Cinéma, embarquement immédiat …

La nuit blanche du facteur

La nuit blanche du facteur

Ce qui finalement, est un des plaisirs incontournables du cinéma, c’est bien cette sensation du voyage instantané que peut procurer un film qui, au delà, d’une histoire plus ou moins passionnante, nous entraine dans des paysages ou des lieux qui loin d’être de simples décors deviennent de véritables “acteurs” de la narration : au prix du billet, le cinéma bat largement l’avion !

Et cet été fut l’occasion de quelques voyages palpitants de Berlin au Mexique en passant par l’Andalousie, la Turquie ou la Russie, et s’il n’y a pas forcément que des pépites dans ces films, le dépaysement est chaque fois plutôt réussi dans ces voyages spatio-temporels…

Carnet de Voyages

Victoria

Victoria

Alors commençons par Berlin avec “Victoria”, la folle cavale d’une jeune étudiante espagnole de sa sortie de boite de nuit jusqu’au petit matin blême, deux heures trente tournées quasiment en temps réel, un plan séquence d’une prouesse technique assez bluffante, dont on sort essoufflé à force de courir avec la caméra, et si le casting n’est pas tout à fait le hauteur, “Victoria” est un film à classer quelque part entre “A bout de souffle” de Jean Luc Godard et “After Hours” de Martin Scorsese.

ÉNONCÉ A. Citez l'extrait sur le cinéma depuis « Et cet été fut » jusqu'à « de Martin Scorsese. » inclus.
ÉNONCÉ B. Selon l'extrait sur le cinéma, de quelle nationalité est la jeune étudiante du film « Victoria » ?
ÉNONCÉ C. Chacune des affirmations suivantes concorde-t-elle avec l'extrait sur le cinéma ? Répondez par oui ou par non, en citant les mots décisifs de l'extrait. (i) L'action de « Victoria » se situe à Berlin. (ii) « Victoria » est composé de nombreux plans courts montés ensemble. (iii) Tous les films vus cet été sont des pépites.

LIGNES PRÉSENTÉES.
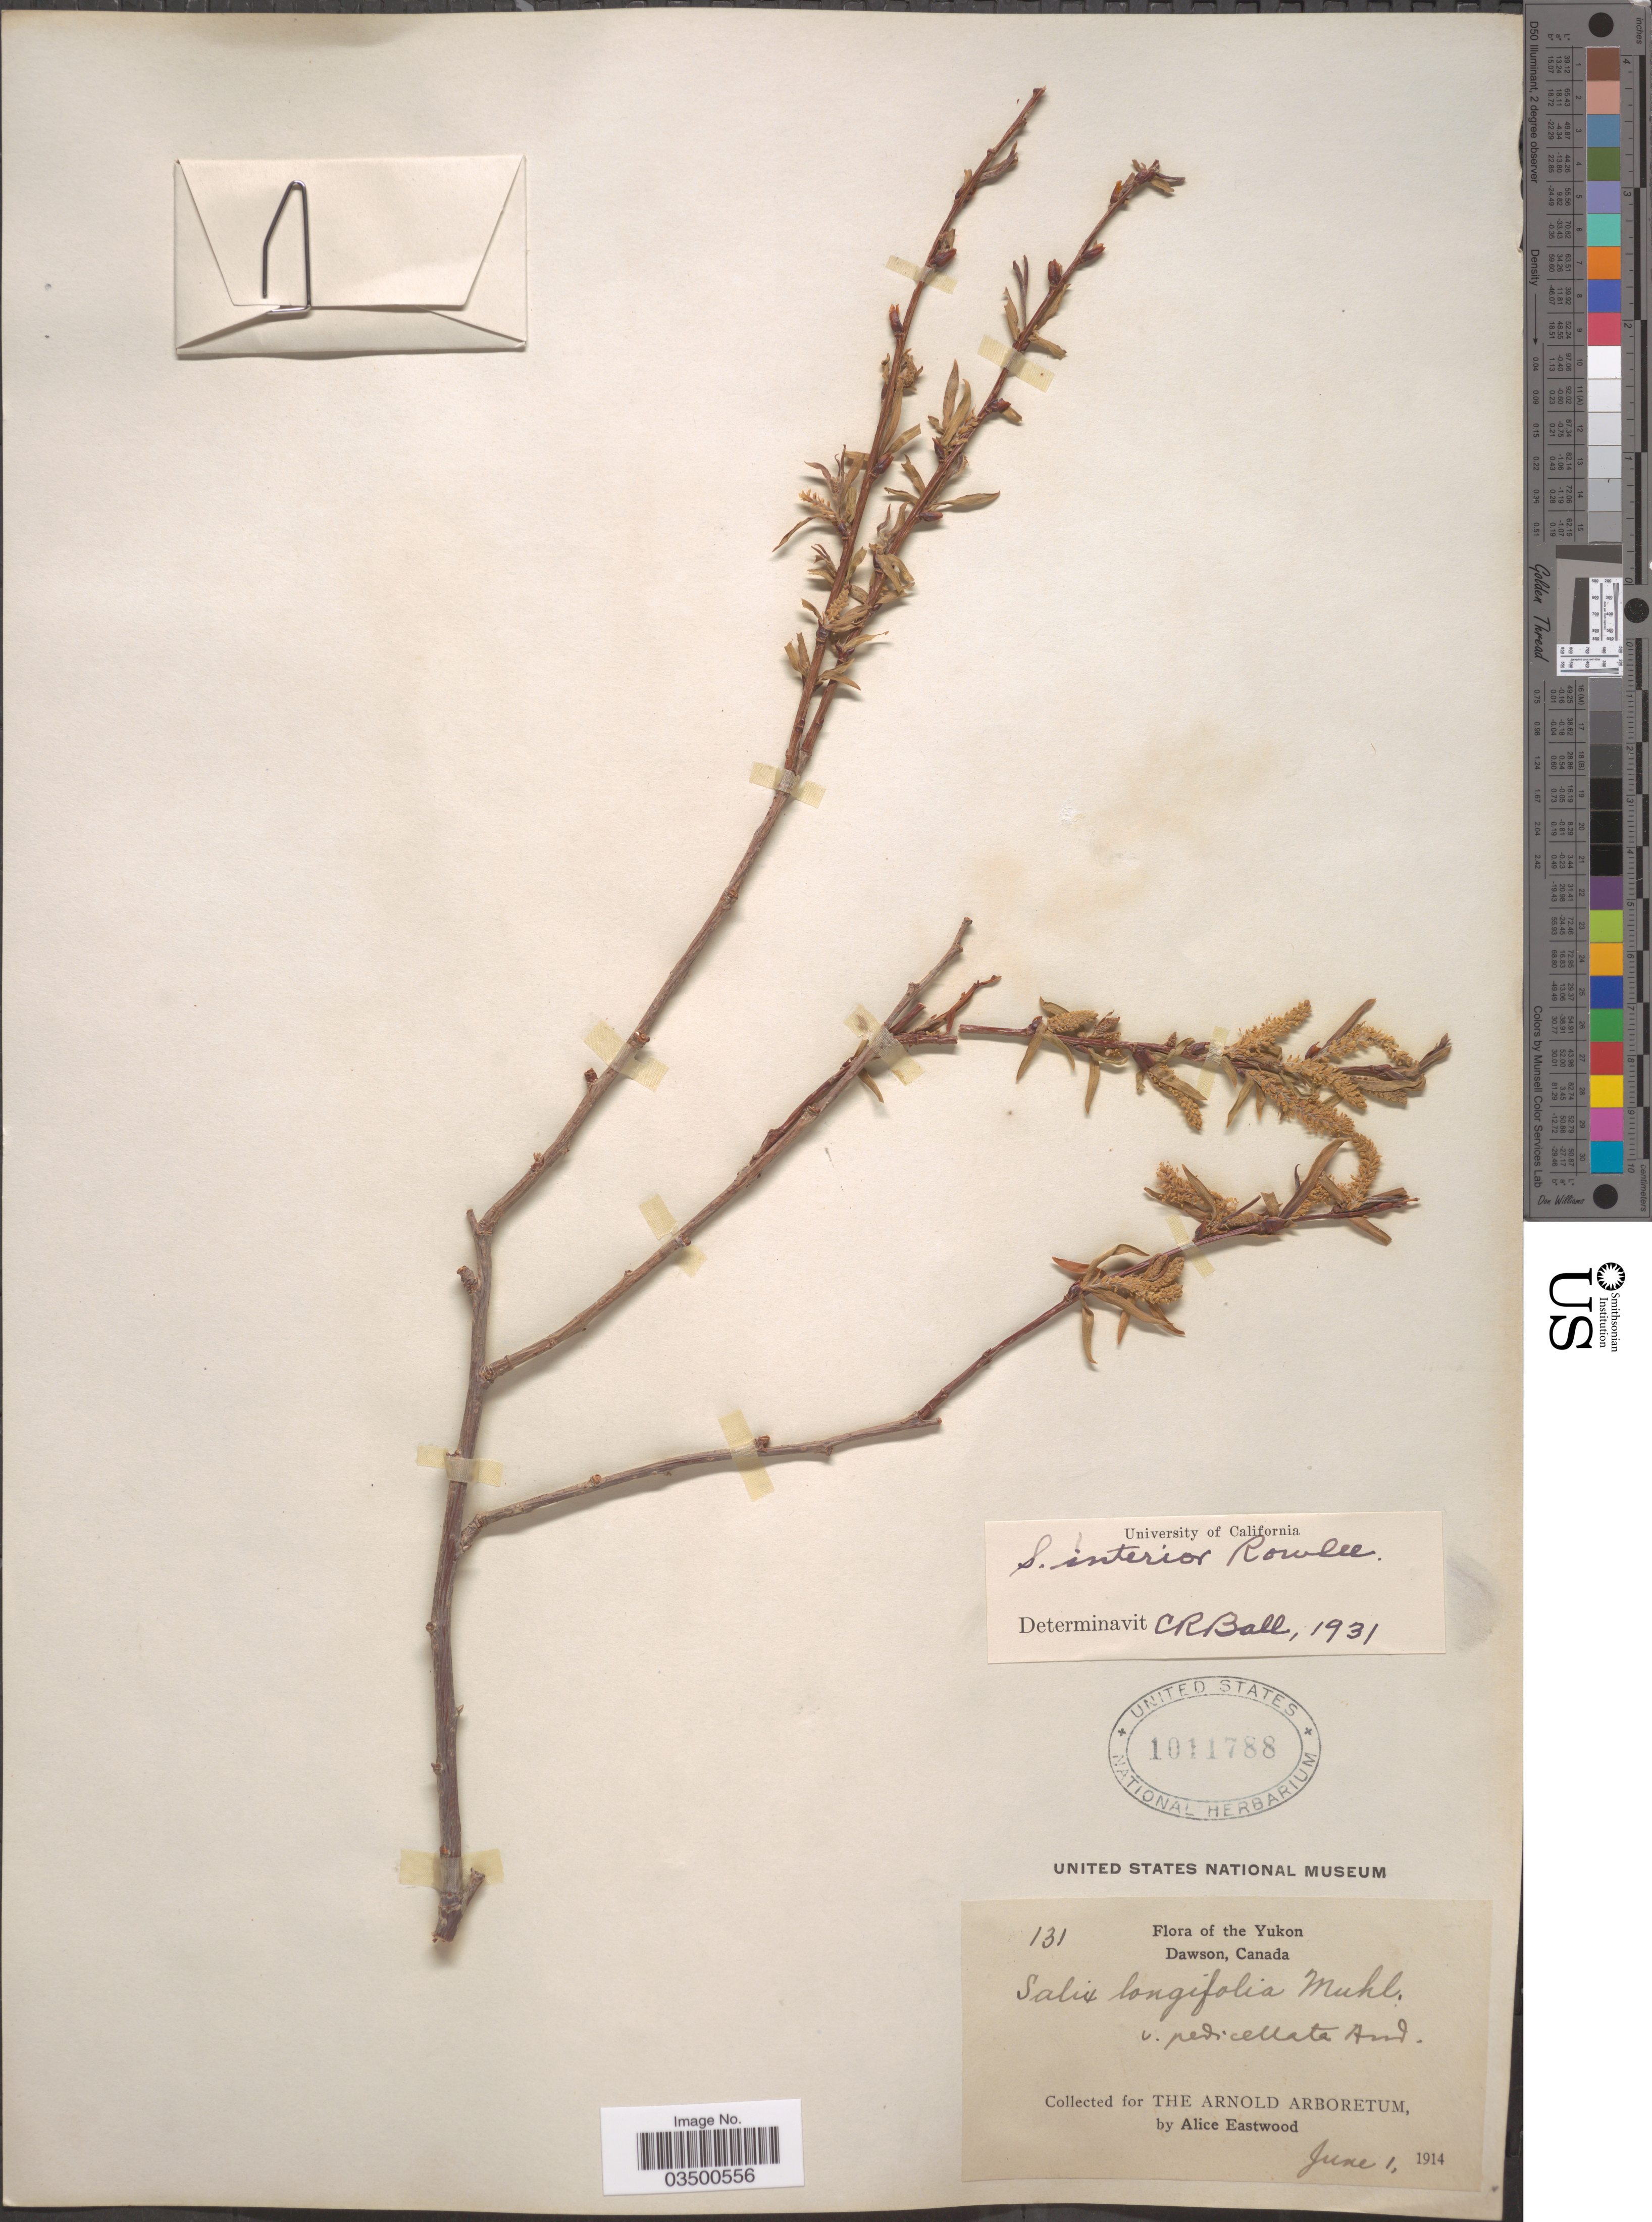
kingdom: Plantae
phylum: Tracheophyta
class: Magnoliopsida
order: Malpighiales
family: Salicaceae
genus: Salix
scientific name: Salix interior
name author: Rowlee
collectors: A. Eastwood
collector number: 131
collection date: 1914-06-01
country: Canada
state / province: Yukon Territory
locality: Yukon. Dawson.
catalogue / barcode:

RÉPONSE COMPLÈTE A.
Et cet été fut l’occasion de quelques voyages palpitants de Berlin au Mexique en passant par l’Andalousie, la Turquie ou la Russie, et s’il n’y a pas forcément que des pépites dans ces films, le dépaysement est chaque fois plutôt réussi dans ces voyages spatio-temporels…

Carnet de Voyages

Victoria

Victoria

Alors commençons par Berlin avec “Victoria”, la folle cavale d’une jeune étudiante espagnole de sa sortie de boite de nuit jusqu’au petit matin blême, deux heures trente tournées quasiment en temps réel, un plan séquence d’une prouesse technique assez bluffante, dont on sort essoufflé à force de courir avec la caméra, et si le casting n’est pas tout à fait le hauteur, “Victoria” est un film à classer quelque part entre “A bout de souffle” de Jean Luc Godard et “After Hours” de Martin Scorsese.

RÉPONSE COMPLÈTE B. Elle est espagnole.

RÉPONSE COMPLÈTE C.
(i) Oui : « Alors commençons par Berlin avec “Victoria” ».
(ii) Non : « un plan séquence d’une prouesse technique assez bluffante ».
(iii) Non : « s’il n’y a pas forcément que des pépites dans ces films ».